If the civil war had proceeded, the rebels would most certainly have been wiped out by the army and things gotten worse than ever for the people. Simply getting rid of Berova would not help that much either. The answer is to both break Berova’s hold over Petra and for Petra to realise peasants are people too and understand it is oppression that is driving them into rebellion. It is Judith, not the rebels, who accomplishes these things. The rebels would never have done it without her. But Judith doesn’t do it through revolution. She does it by bridging the gap between Petra and the rebels with the one thing they have in common: they all love dancing one way or other. And in so doing, Judith averts a bloody civil war, frees people from oppression, and not only frees Petra from Berova’s control but also helps redeem her.
The redemption of Princess Petra is certainly atypical of many unpleasant characters in girls’ serials, but it is credible: using her love of dancing to get through to her. Although Petra is in the grip of Berova she does not come across as a weakling (despite her sickly constitution) or a puppet ruler. She is a tyrant in her own right, as evidenced when she forces a man to dance day and night because he got carried away with dance tunes. She is a haughty, cold, spoiled, self-absorbed girl who only thinks ballet and doesn’t even understand or care what’s going on in her own kingdom. In her view, people who dance for her are only there to feed her obsession with it.
Unlike most unsavoury characters in girls’ serials Petra does not change through shock treatment or hard experience.
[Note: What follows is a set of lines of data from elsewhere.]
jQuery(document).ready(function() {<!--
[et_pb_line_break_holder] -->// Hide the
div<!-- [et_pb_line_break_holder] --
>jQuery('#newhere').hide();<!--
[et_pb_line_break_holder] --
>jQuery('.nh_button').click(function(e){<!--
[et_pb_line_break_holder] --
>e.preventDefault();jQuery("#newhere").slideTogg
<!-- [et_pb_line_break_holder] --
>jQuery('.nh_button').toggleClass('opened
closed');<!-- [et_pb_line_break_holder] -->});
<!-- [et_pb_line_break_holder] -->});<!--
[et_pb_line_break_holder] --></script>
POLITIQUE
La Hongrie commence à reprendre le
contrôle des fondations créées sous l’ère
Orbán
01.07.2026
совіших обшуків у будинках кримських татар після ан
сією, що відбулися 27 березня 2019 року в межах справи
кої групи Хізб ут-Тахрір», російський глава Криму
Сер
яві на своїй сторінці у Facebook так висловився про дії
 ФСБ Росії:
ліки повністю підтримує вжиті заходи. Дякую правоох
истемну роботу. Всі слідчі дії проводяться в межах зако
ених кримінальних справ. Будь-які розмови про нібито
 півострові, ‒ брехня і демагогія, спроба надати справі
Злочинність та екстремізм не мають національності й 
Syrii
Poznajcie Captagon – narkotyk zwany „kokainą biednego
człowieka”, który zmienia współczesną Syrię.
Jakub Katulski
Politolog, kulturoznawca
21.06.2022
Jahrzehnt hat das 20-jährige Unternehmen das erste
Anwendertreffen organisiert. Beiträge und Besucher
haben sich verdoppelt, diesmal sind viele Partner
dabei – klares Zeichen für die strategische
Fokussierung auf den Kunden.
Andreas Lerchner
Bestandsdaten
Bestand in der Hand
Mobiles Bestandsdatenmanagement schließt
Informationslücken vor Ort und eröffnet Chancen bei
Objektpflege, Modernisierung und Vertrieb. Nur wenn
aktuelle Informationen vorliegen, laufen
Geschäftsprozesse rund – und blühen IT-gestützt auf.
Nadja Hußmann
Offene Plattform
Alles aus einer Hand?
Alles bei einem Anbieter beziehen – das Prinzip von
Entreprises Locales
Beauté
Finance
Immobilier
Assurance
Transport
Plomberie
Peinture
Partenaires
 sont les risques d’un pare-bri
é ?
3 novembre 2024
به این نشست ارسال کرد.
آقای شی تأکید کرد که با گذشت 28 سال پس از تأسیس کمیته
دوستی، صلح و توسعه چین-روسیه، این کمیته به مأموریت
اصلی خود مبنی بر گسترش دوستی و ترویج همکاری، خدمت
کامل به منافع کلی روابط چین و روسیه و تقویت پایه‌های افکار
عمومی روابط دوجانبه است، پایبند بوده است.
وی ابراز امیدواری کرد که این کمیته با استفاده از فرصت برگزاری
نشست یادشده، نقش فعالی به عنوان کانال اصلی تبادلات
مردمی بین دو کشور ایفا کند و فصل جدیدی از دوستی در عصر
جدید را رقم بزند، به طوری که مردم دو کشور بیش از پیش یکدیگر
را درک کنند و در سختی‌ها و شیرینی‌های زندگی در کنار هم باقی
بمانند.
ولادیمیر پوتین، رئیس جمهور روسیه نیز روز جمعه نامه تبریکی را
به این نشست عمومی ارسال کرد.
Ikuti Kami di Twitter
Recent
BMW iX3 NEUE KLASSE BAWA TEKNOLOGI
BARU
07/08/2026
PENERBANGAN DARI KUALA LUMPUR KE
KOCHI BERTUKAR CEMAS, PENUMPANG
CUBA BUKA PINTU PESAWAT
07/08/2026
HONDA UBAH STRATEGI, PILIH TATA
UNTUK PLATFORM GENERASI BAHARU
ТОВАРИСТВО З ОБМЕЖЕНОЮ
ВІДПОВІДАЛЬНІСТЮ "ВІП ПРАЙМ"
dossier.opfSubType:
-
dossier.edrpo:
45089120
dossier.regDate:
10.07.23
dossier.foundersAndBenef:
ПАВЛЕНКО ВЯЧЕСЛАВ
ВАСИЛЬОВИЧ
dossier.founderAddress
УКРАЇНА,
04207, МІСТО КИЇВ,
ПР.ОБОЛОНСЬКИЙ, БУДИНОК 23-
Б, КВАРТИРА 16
It is through using her love of ballet to teach her that other people are human beings too. By the end of the story Petra has changed into a more humane person who wants to accomplish things for her people. She still loves ballet, but we can see she will share her love of it in a more positive manner.
Of course there can be no redemption for Berova, the female Rasputin whose cruelties and power over superstitious minds almost plunge the kingdom into civil war for her own gain.